PodHoarder - mudeth

Screenshot of podhoarder in action [view full size]

PodHoarder is a set of python scripts to bulk-download podcasts.

It can also do a couple of other cool things:

Generate a new RSS feed pointing to your hoarded files so that you can transparently listen to the mirrored podcast in your player of choice.
Run optional, on-demand post-processing commands so that you could, for example, get sox to do automatic volume control, or speed up the audio. These can be global or per-podcast.
It's tested to run in Termux, so you could run it on your phone (requires root now, and alias tsudo=sudo)

GPL3-Licensed

Downloads

Get Podhoarder here

Installation and initial setup
Usage
Post-processing
More options
Known Issues and Troubleshooting

Installation and initial setup

Prerequisites

python3
defusedxml library (pip install defusedxml --user)

Optional. if you want to re-host the podcast:

A web-server
PHP-CGI set up if you want on-demand post-processing.
sox, probably (sudo apt install sox libsox-fmt-mp3 on Debian)

Get the latest version of podhoarder and extract it to a directory of your choice. Run init_setup.py and it'll ask you to enter some paths:

cache_dir is where the podcasts files will be downloaded to. Separate sub-directories will be created for each podcast. Separate RSS files for each podcast will also be generated into this directory.
feed_cache is a master XML file where podhoarder stores all your hoarded channel and episode metadata.
www_user_group is the username and groupname of your webserver, usually www-data:www-data. This is necessary only if you're re-hosting the cache folder. It'll be used to set permissions for the post-processing helper script.
www_prefix, needed only if re-hosting, is the URL that corresponds to cache_dir on the filesystem.

For example, if your files are in /var/www/podcasts on the filesystem, and /var/www is accessible at https://example.com/, you would set your www_prefix to https://example.com/podcasts/. The trailing slash is important.

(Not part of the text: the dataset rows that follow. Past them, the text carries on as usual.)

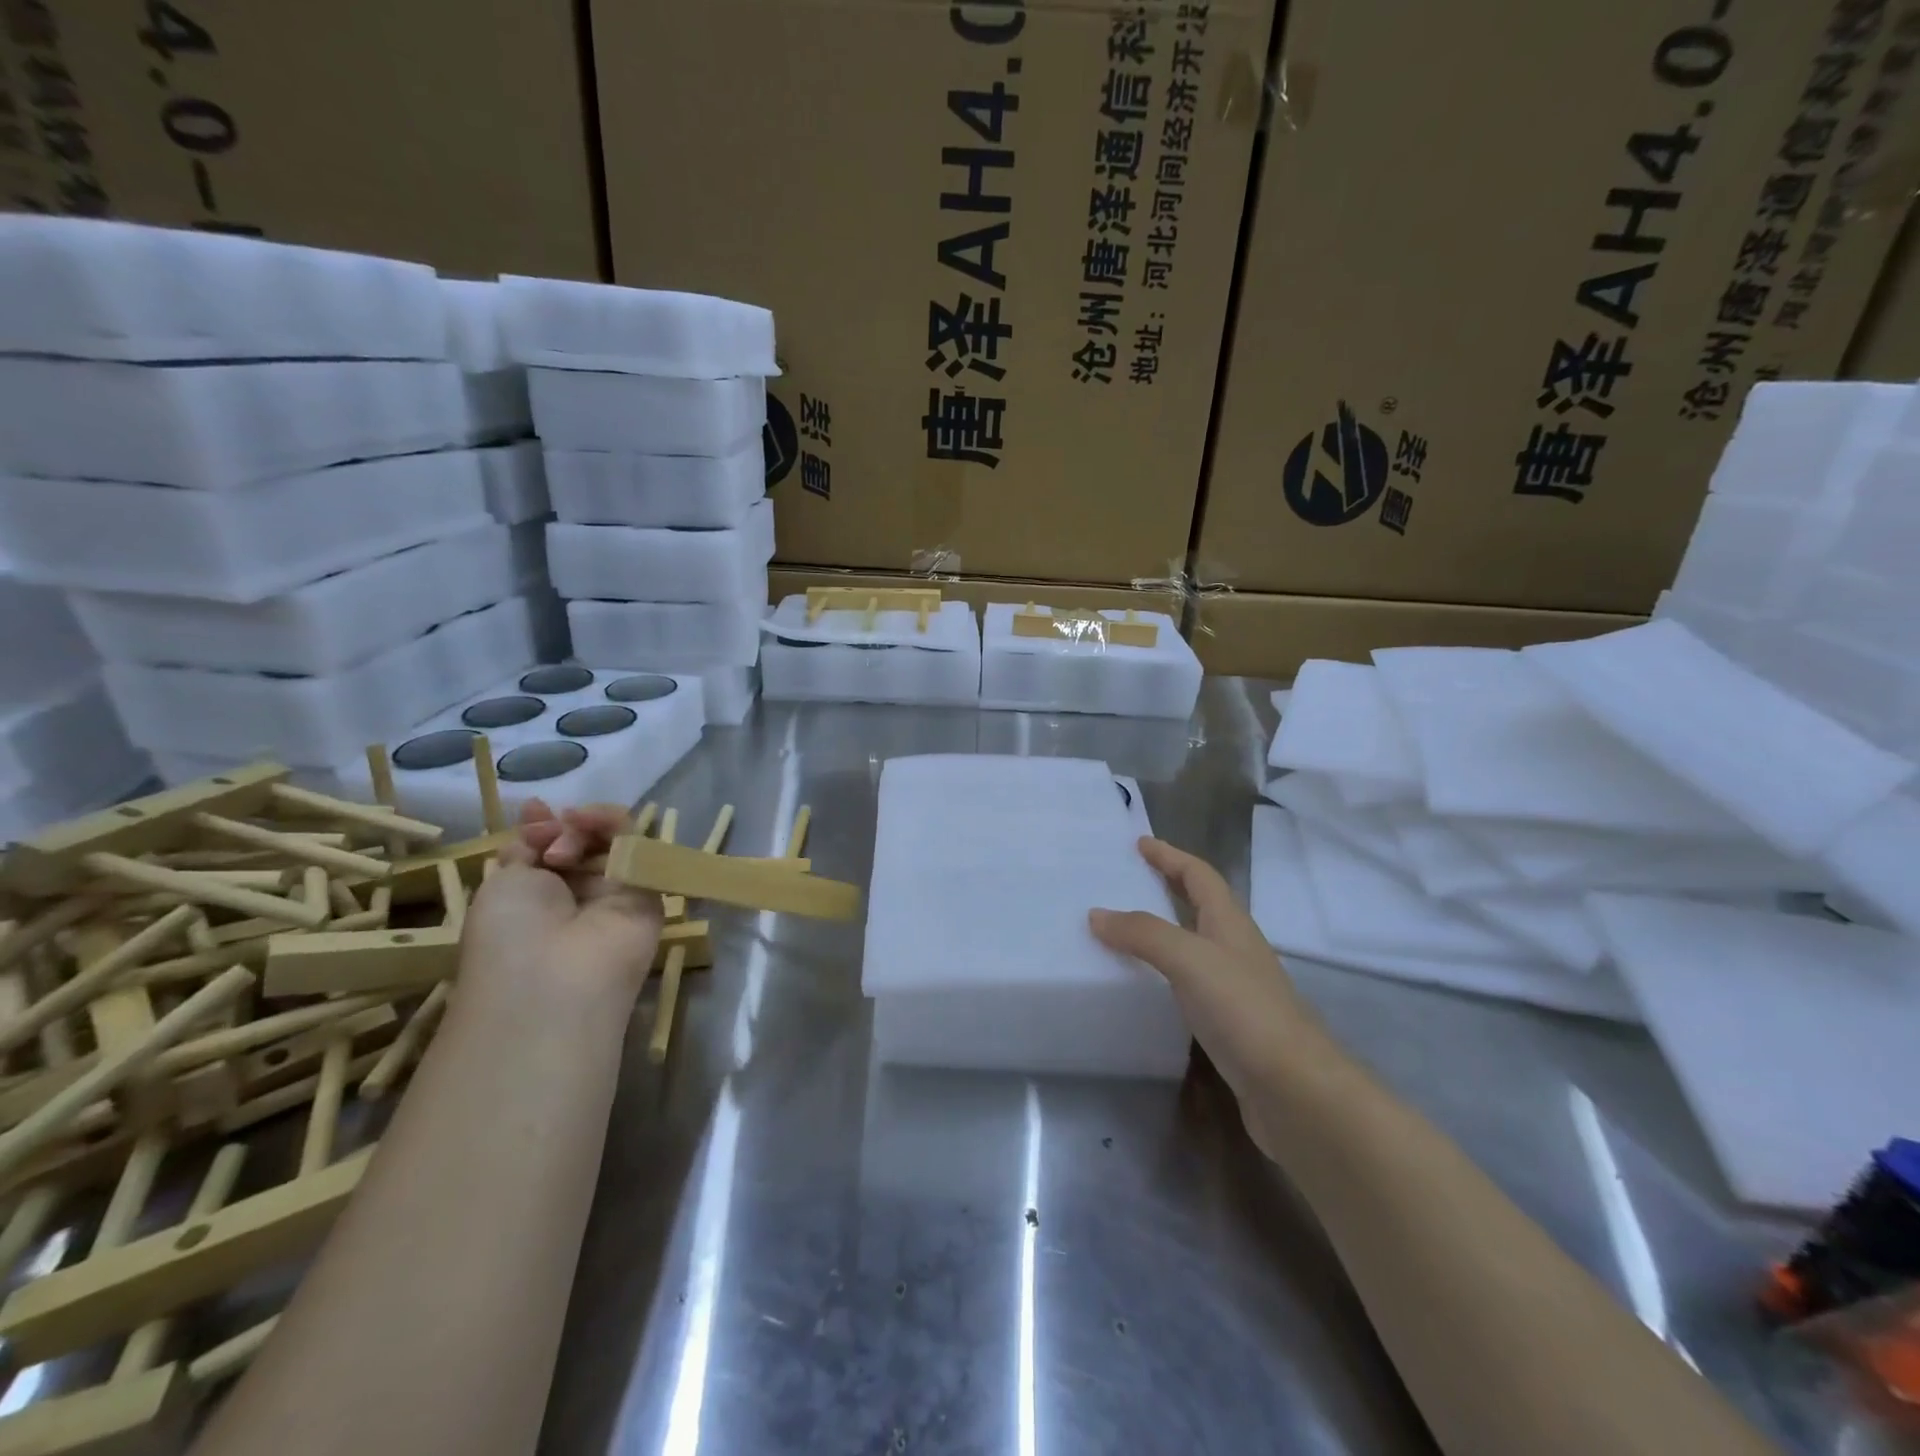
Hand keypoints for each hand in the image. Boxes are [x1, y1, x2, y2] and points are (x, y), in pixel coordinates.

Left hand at [461, 800, 662, 1006]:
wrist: (555, 977)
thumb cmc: (510, 935)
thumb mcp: (503, 880)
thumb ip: (527, 843)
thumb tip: (540, 811)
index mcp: (538, 898)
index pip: (550, 849)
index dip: (544, 826)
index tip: (535, 812)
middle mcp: (578, 895)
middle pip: (583, 840)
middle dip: (564, 827)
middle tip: (549, 836)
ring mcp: (615, 892)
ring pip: (612, 839)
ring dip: (587, 824)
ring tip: (569, 831)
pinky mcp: (648, 888)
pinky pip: (637, 845)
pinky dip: (614, 824)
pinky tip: (590, 821)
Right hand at [1091, 837, 1335, 1153]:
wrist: (1295, 1090)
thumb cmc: (1244, 1010)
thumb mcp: (1189, 959)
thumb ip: (1143, 933)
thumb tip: (1097, 914)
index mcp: (1230, 923)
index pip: (1199, 875)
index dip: (1171, 856)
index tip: (1140, 843)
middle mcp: (1235, 948)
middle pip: (1200, 905)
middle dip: (1168, 886)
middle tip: (1129, 879)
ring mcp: (1235, 988)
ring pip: (1194, 944)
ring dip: (1163, 930)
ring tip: (1124, 930)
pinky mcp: (1229, 1024)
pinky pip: (1189, 982)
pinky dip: (1164, 973)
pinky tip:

This way when the RSS feed is being re-generated by podhoarder, it will map /var/www/podcasts/my_podcast/whatever.mp3 to https://example.com/podcasts/my_podcast/whatever.mp3

Usage

Run add.py with podcast RSS feeds as arguments (multiple are okay).

Run ui.py to interactively add, remove, or configure podcast feeds. You can also change global PodHoarder settings here.

Run sync.py to download and generate feeds. It shows a progress indicator when run interactively.

Anytime you change settings, you should probably re-run init_setup.py and regenerate_feeds.py for good measure.

Post-processing

Post-processing is done on-demand, and uses the ph_redir.php script to maintain a cache of processed files. It uses shell scripts, so you can write your own pipelines and share them between podcasts.

Post-processing might take a while the first time it is requested on a file, so if a file is not ready yet, PodHoarder will reply with an HTTP 503 message. You can set the wait time for this with the postprocess_async_time option (see the config options).

In feed_cache, under the channel you want, add the tag

scriptname

script should be under the libph/post directory. It should take arguments in the form

script

Input filename will be a full path to an episode file, with an appropriate extension (.mp3, .m4a etc.)

Check the included agc postprocess for a template on what to do, and remember to delete the lock file when you're done.

More options

If you want to poke into the config file at ~/.podhoarder.xml, here are all the config options:

    feed_cache // xml file with channel and episode information
    cache_dir // directory where episode audio files are downloaded
    www_prefix // external prefix to replace cache_dir when generating feed for server
    www_user_group // user:group that web server is run as
    verbosity // debug, info, errors - default info
    stack_traces // whether to re-raise exceptions (for debugging)
    overwrite_existing // global setting - if true, podcast media files are always re-downloaded, not just new ones.
    redownload_existing // if false, if a file is found with the same filename, it is assumed to be a completed downloaded
    chunk_size // transfer chunk size - default 1024 * 1024 bytes
    log_file // filename mode is "w" default
    postprocess_script_dir // directory where postprocess commands are stored, defaults to working_dir/libph/post
    postprocess_niceness // unix nice command level with which post-processing scripts are invoked, default 15
    postprocess_async_time // how long to wait before sending HTTP 503 when postprocessing
    title_postfix // If present, this text is added to regenerated feed titles (for ex: " (hoarded)")
    postprocess_cache_size // max size, in bytes, for post-processing cache (default -1 = ignore)
    retry_failed_downloads // default false. if true, when an episode download has failed, it will be retried everytime sync.py is run

Known Issues and Troubleshooting

Python crashes with 'UnicodeEncodeError'

This happens when run interactively, because your terminal locale is probably set to ASCII or a derivative, and a feed that you're trying to display on screen is trying to show a unicode character. Set your codeset to UTF-8 to fix this.